Indian-origin man arrested in US for alleged USD 45 million investment fraud
Washington: A 50-year-old Indian-origin tech entrepreneur has been arrested in the US for an alleged investment scheme that defrauded more than 10,000 victims of over USD 45 million and netted him several luxury cars and real estate.
Neil Chandran, of Las Vegas in Nevada, was arrested on Wednesday in Los Angeles, the Department of Justice said.
According to the indictment, Chandran owned a group of technology companies that he used in a scheme to defraud investors by falsely promising extremely high returns on the premise that one or more of his companies, operated under the banner of “ViRSE,” was about to be acquired by a consortium of wealthy buyers.
Chandran’s companies — which included Free Vi Lab, Studio Vi Inc., ViDelivery Inc, ViMarket Inc, and Skalex USA Inc, among others — developed virtual-world technologies, including their own cryptocurrency, for use in the companies’ own metaverse.

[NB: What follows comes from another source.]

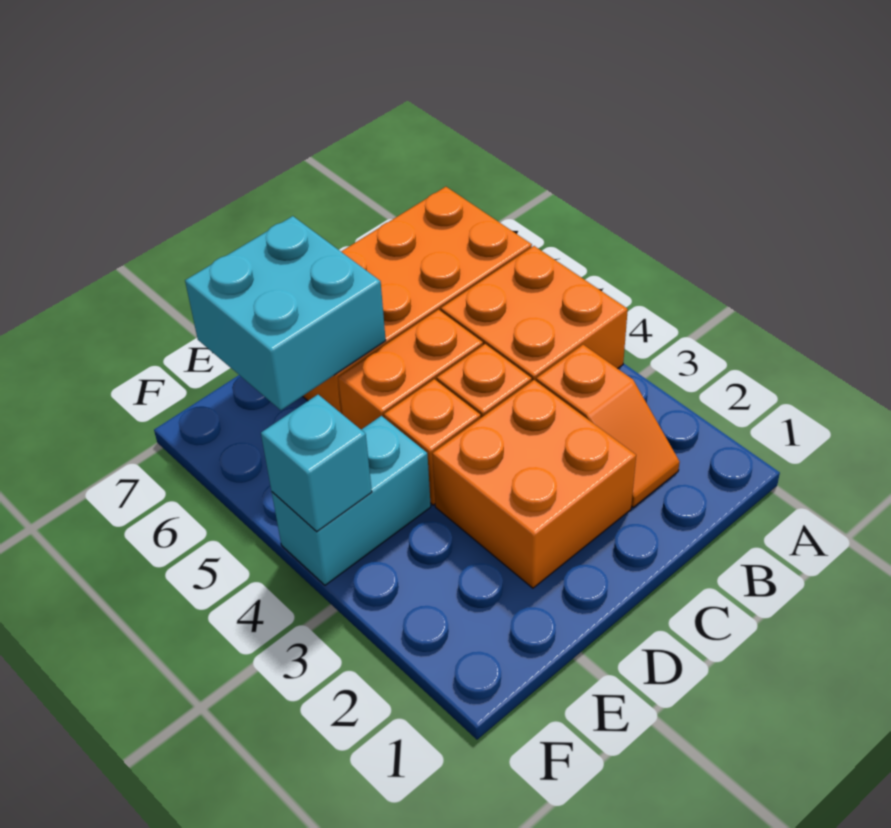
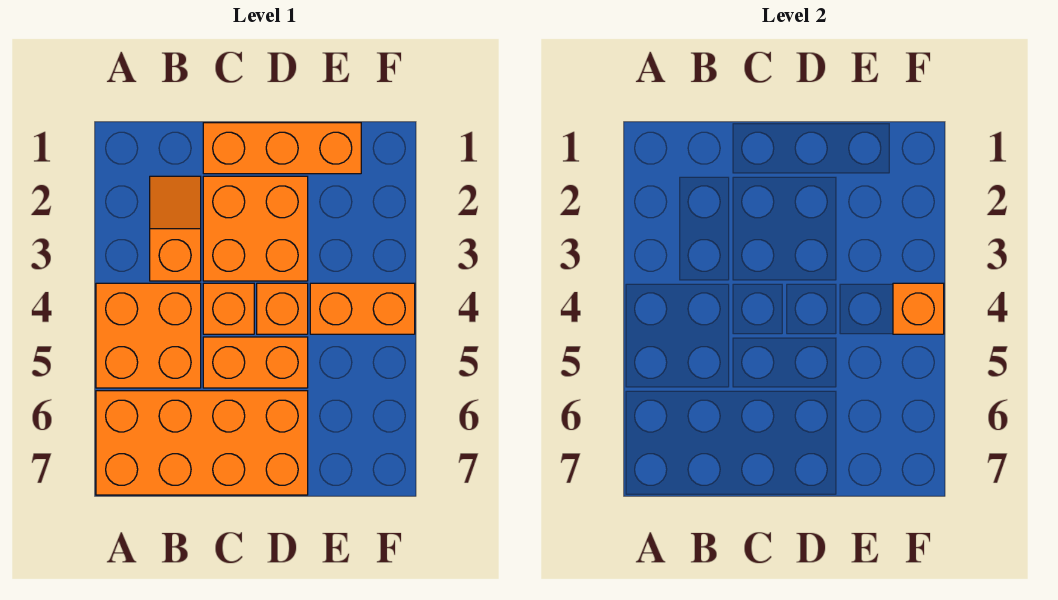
none -> orange brick C1:E1 level 1
cyan brick D6:E7 level 2 -> none
cyan brick E4:F4 level 1 -> orange brick E4:F4 level 1
cyan brick F4 level 2 -> orange brick F4 level 2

The indictment alleges that Chandran caused other individuals to make various materially false and misleading representations to investors, including that investors in his companies would soon receive extremely high returns when one or more of those companies was purchased by a group of wealthy buyers.
In fact, according to the indictment, there was no such buyer group that was about to purchase the companies for the claimed returns; a substantial portion of the funds was misappropriated for other business ventures and the personal benefit of Chandran and others, including the purchase of luxury cars and real estate; and there were no prominent billionaires involved in purchasing Chandran’s companies.
Chandran is charged with three counts of wire fraud and two counts of engaging in monetary transactions in the criminally derived property.
If convicted, Chandran faces up to 20 years in prison for each of the wire fraud counts and up to 10 years in prison for each count of engaging in unlawful monetary transactions.
The indictment also alleges that 100 different assets — bank accounts, real estate, and luxury vehicles, including 39 Tesla vehicles — are subject to forfeiture as proceeds of the fraud.
US Marshals and the FBI are seizing most of the assets pending the resolution of the criminal case.